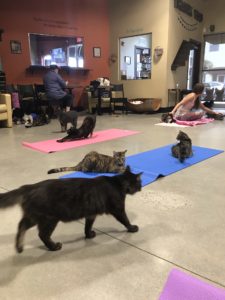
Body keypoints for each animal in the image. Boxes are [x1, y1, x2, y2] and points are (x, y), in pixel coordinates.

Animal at [0, 165, 142, 252]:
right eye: (139, 183)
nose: (141, 188)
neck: (117, 182)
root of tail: (30, 186)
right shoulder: (118, 209)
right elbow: (125, 220)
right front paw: (132, 228)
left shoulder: (91, 214)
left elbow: (87, 226)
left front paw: (88, 235)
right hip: (49, 219)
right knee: (42, 234)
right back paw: (53, 247)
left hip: (34, 217)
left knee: (21, 225)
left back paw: (19, 247)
☆ ☆ ☆ ☆ ☆
The answer must consist only of the lines from the beginning of the entries above through the line that holds "left front paw: (88, 235)", reproduced exactly and without pictures.

Body keypoints for each animal in the image. Boxes are [x1, y1, x2, y2] and points are (x, y), in pixel coordinates.

Animal at [0, 165, 142, 252]:
right eye: (139, 183)
nose: (141, 188)
neck: (117, 182)
root of tail: (30, 186)
right shoulder: (118, 209)
right elbow: (125, 220)
right front paw: (132, 228)
left shoulder: (91, 214)
left elbow: (87, 226)
left front paw: (88, 235)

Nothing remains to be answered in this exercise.